Au-dela de cette première année, l'article 764 du Code civil vous offre la possibilite de reclamer un droit viager d'habitation sur le logement et un droit d'usage sur le mobilier le garnissant. Ce droit viager signifie que vous pouvez rester dans le logement jusqu'a la fin de votre vie. Attention toutefois : ce droit doit etre demande dans l'année suivant le décès, et sa valeur s'impute sur votre part successorale. Si la valeur du droit viager dépasse vos droits dans la succession, vous n'avez rien a rembourser.
Il est important de noter que le défunt peut avoir privé le conjoint du droit viager d'habitation par testament authentique (redige devant notaire). En revanche, le droit de jouissance gratuite d'un an est d'ordre public : il ne peut jamais etre supprime, ni par testament, ni par aucune clause.
2. Options successorales du conjoint en présence d'enfants communs
Lorsque tous les enfants du défunt sont également vos enfants (enfants communs), l'article 757 du Code civil vous offre un choix entre deux options. Ce choix est personnel et définitif : une fois exprime, vous ne pouvez plus revenir en arrière. Prenez le temps de la réflexion et faites-vous conseiller par un notaire avant de vous prononcer.
Première option : vous recevez l'usufruit de la totalite de la succession. Vous conservez la jouissance de tous les biens (habiter les logements, percevoir les loyers et revenus) sans en etre propriétaire. Vos enfants recoivent la nue-propriété et deviendront pleinement propriétaires a votre décès. Cette option est souvent privilégiée lorsque le patrimoine comprend la résidence principale et que vous souhaitez y rester tout en percevant les revenus du patrimoine.
Seconde option : vous recevez un quart de la succession en pleine propriété. Les trois quarts restants reviennent a vos enfants. Cette option peut etre intéressante si vous souhaitez disposer librement d'une partie du patrimoine (vendre, donner), ou si le patrimoine est principalement compose de liquidites. Elle offre une plus grande liberté de gestion mais une part plus réduite.

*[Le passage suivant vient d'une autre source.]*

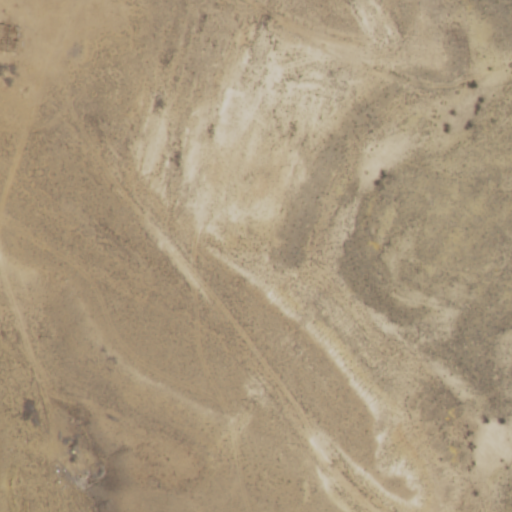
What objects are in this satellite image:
road: (79, 28)
road: (371, 43)
road: (56, 188)
road: (180, 263)
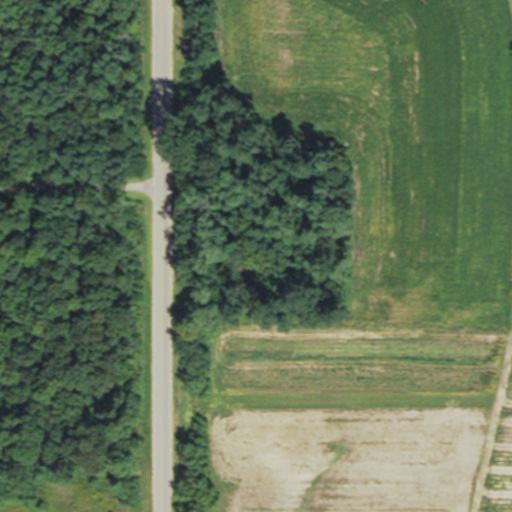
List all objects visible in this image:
road: (161, 255)
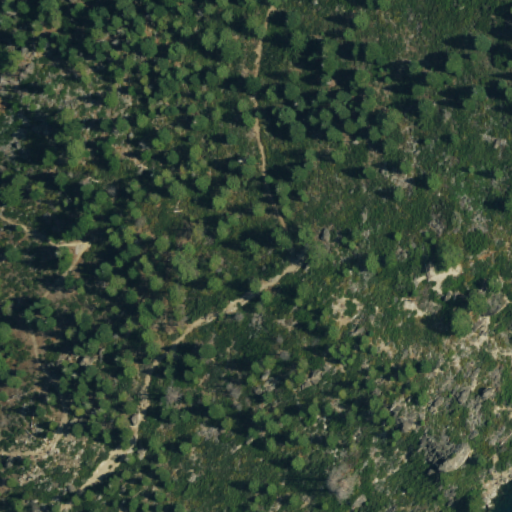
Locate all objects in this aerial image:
road: (252, 288)
road: (27, 325)
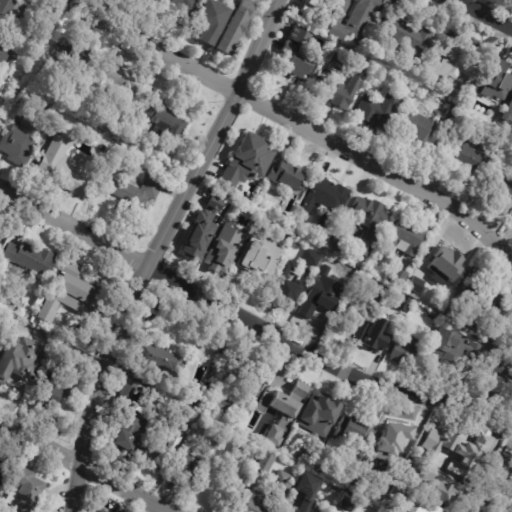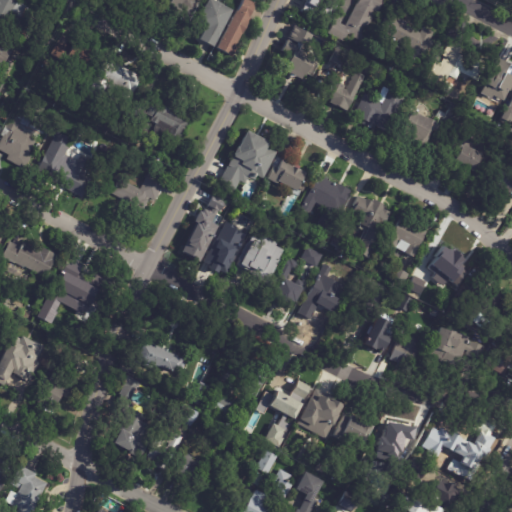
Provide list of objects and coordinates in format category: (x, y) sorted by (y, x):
building: (156, 2)
building: (317, 3)
building: (178, 7)
building: (184, 7)
building: (11, 12)
building: (12, 12)
road: (485, 13)
building: (355, 20)
building: (212, 21)
building: (355, 21)
building: (212, 23)
building: (234, 26)
building: (237, 27)
building: (405, 34)
building: (405, 34)
building: (40, 41)
building: (3, 50)
building: (294, 54)
building: (298, 54)
building: (5, 56)
building: (75, 56)
building: (332, 57)
building: (462, 66)
building: (450, 69)
building: (117, 77)
building: (497, 80)
building: (504, 80)
building: (118, 82)
building: (1, 86)
building: (2, 88)
building: (341, 93)
building: (337, 94)
building: (376, 110)
building: (377, 110)
building: (508, 111)
building: (453, 116)
building: (165, 119)
road: (294, 121)
building: (164, 122)
building: (416, 127)
building: (416, 127)
building: (0, 129)
building: (20, 133)
building: (16, 143)
building: (462, 153)
building: (466, 157)
building: (247, 160)
building: (245, 161)
building: (62, 168)
building: (65, 168)
building: (284, 174)
building: (285, 175)
building: (500, 184)
building: (499, 187)
building: (135, 192)
building: (141, 193)
building: (324, 195)
building: (325, 198)
building: (1, 224)
building: (366, 224)
building: (367, 224)
building: (2, 228)
building: (203, 228)
building: (212, 230)
building: (404, 237)
building: (405, 238)
building: (337, 242)
building: (223, 248)
road: (156, 249)
building: (28, 257)
building: (33, 257)
building: (256, 258)
building: (260, 258)
building: (445, 267)
building: (446, 267)
building: (296, 268)
building: (331, 270)
building: (397, 277)
building: (415, 283)
building: (414, 287)
building: (286, 289)
building: (326, 291)
building: (81, 292)
building: (67, 293)
building: (491, 301)
building: (361, 303)
building: (479, 306)
building: (432, 315)
road: (249, 318)
building: (508, 324)
building: (509, 324)
building: (377, 333)
building: (495, 333)
building: (16, 337)
building: (454, 346)
building: (402, 348)
building: (404, 348)
building: (450, 349)
building: (18, 357)
building: (156, 358)
building: (158, 358)
building: (74, 359)
building: (496, 361)
building: (499, 361)
building: (19, 372)
building: (247, 374)
building: (50, 393)
building: (53, 394)
building: (193, 394)
building: (286, 396)
building: (219, 407)
building: (282, 410)
building: (181, 415)
building: (318, 415)
building: (320, 415)
building: (130, 419)
building: (128, 422)
building: (482, 427)
building: (351, 431)
building: (352, 431)
building: (393, 440)
building: (161, 448)
building: (388, 448)
building: (451, 448)
building: (264, 462)
building: (265, 462)
building: (186, 464)
road: (86, 466)
building: (1, 467)
building: (184, 469)
building: (1, 473)
road: (495, 479)
building: (280, 482)
building: (24, 490)
building: (30, 491)
building: (302, 492)
building: (308, 492)
building: (440, 492)
building: (443, 493)
building: (266, 496)
building: (344, 501)
building: (255, 503)
building: (410, 504)
building: (98, 511)
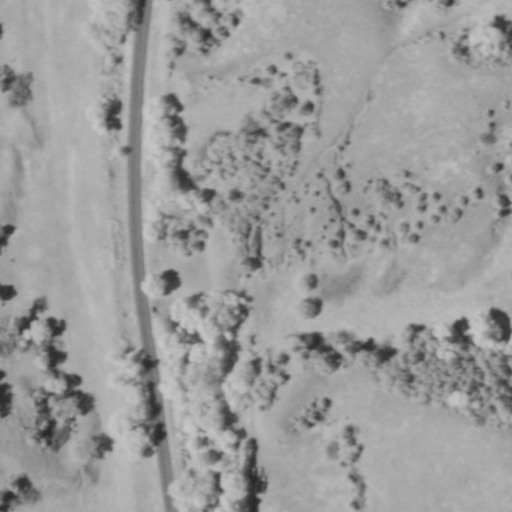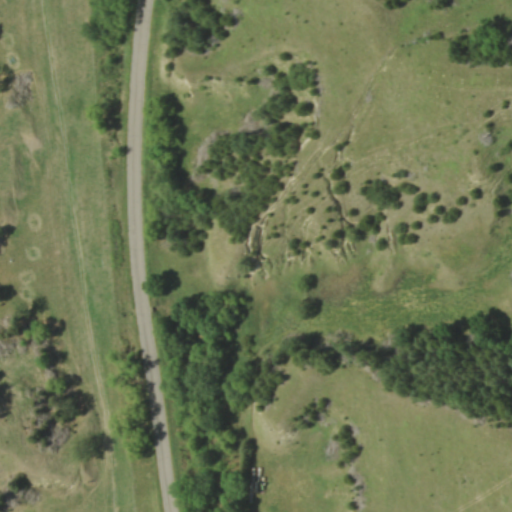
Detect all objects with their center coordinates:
road: (142, 256)
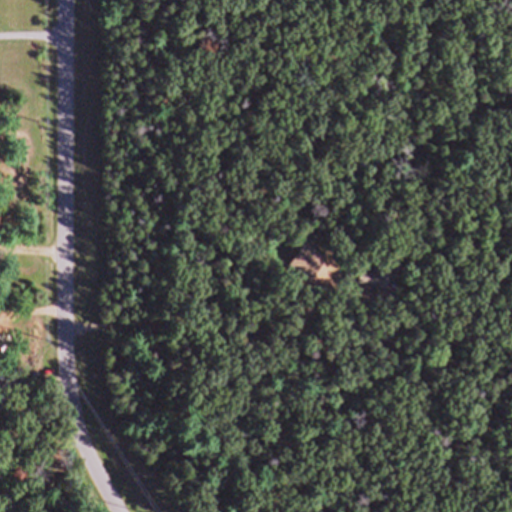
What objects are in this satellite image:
road: (67, 263)
building: (373, 287)
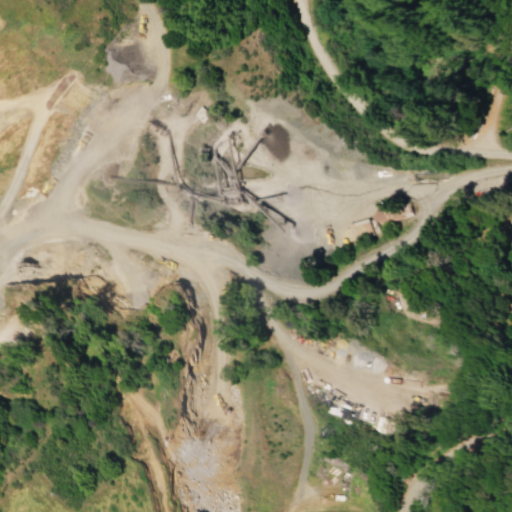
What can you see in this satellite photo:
road: (371, 124)
quarry: (196, 201)
road: (447, 452)
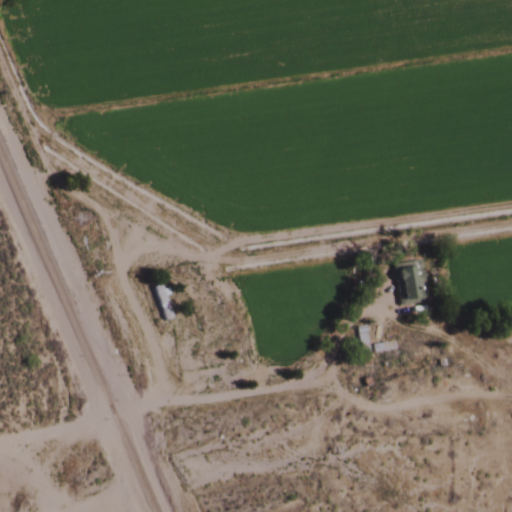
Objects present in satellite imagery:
building: (159, 302)
railway: (76, 335)
building: (359, 340)
building: (380, 348)
building: (199, 352)
road: (143, 405)
building: (464, 417)
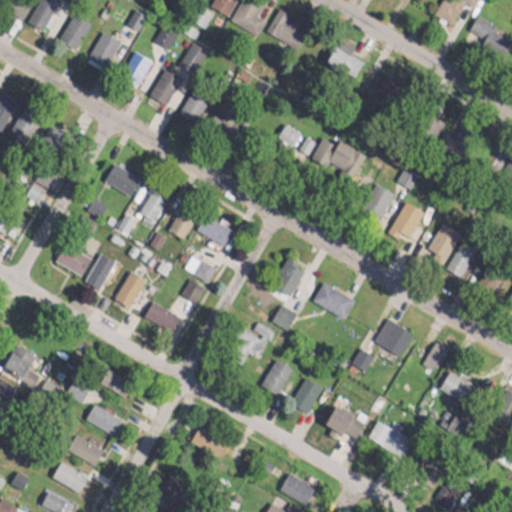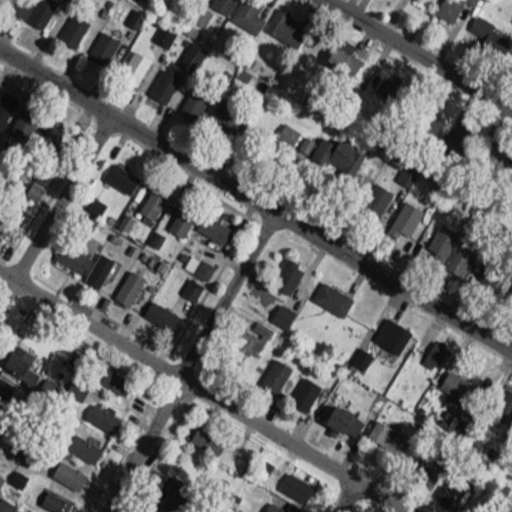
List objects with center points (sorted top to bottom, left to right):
building: (221, 4)
building: (38, 10)
building: (195, 11)
building: (281, 23)
building: (70, 24)
building: (99, 42)
building: (189, 49)
building: (340, 56)
road: (414, 59)
building: (131, 62)
building: (161, 80)
building: (4, 98)
building: (285, 128)
building: (118, 172)
building: (151, 198)
road: (53, 209)
road: (255, 209)
building: (403, 213)
building: (178, 218)
building: (210, 223)
building: (439, 235)
building: (457, 253)
building: (95, 264)
building: (283, 272)
building: (125, 283)
building: (328, 292)
building: (157, 309)
building: (389, 331)
building: (431, 347)
building: (359, 352)
building: (429, 352)
building: (13, 357)
road: (191, 368)
building: (273, 370)
building: (450, 378)
building: (301, 388)
road: (195, 395)
building: (98, 412)
building: (339, 415)
building: (340, 420)
building: (452, 423)
building: (382, 435)
building: (80, 442)
building: (65, 469)
building: (424, 469)
building: (292, 482)
building: (290, 485)
road: (343, 499)
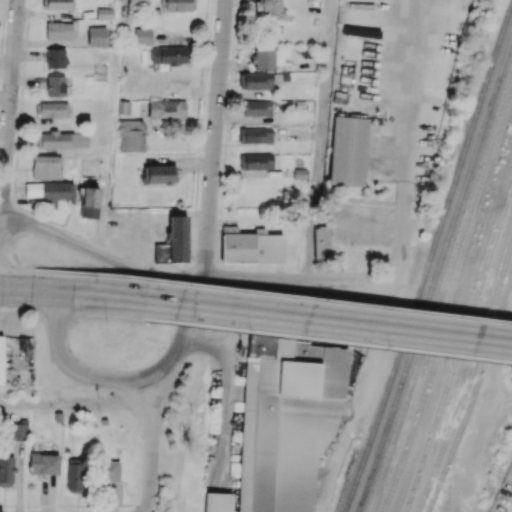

Pour vous aider a choisir, voici un exemple concret. Patrimoine du défunt : 400 000 euros (un appartement de 300 000 euros et 100 000 euros d'épargne), deux enfants communs. Avec l'usufruit total, vous conservez la jouissance de l'appartement et percevez les intérets de l'épargne. Avec le quart en pleine propriété, vous recevez 100 000 euros dont vous disposez librement, mais vous perdez le droit d'occuper l'appartement au titre de la succession (sauf droit viager d'habitation).
3. Situation en présence d'enfants d'un autre lit
Lorsque le défunt a des enfants issus d'une autre union, la situation change significativement. L'article 757-2 du Code civil prévoit que le conjoint survivant ne peut recevoir qu'un quart de la succession en pleine propriété. L'option de l'usufruit total n'est plus disponible.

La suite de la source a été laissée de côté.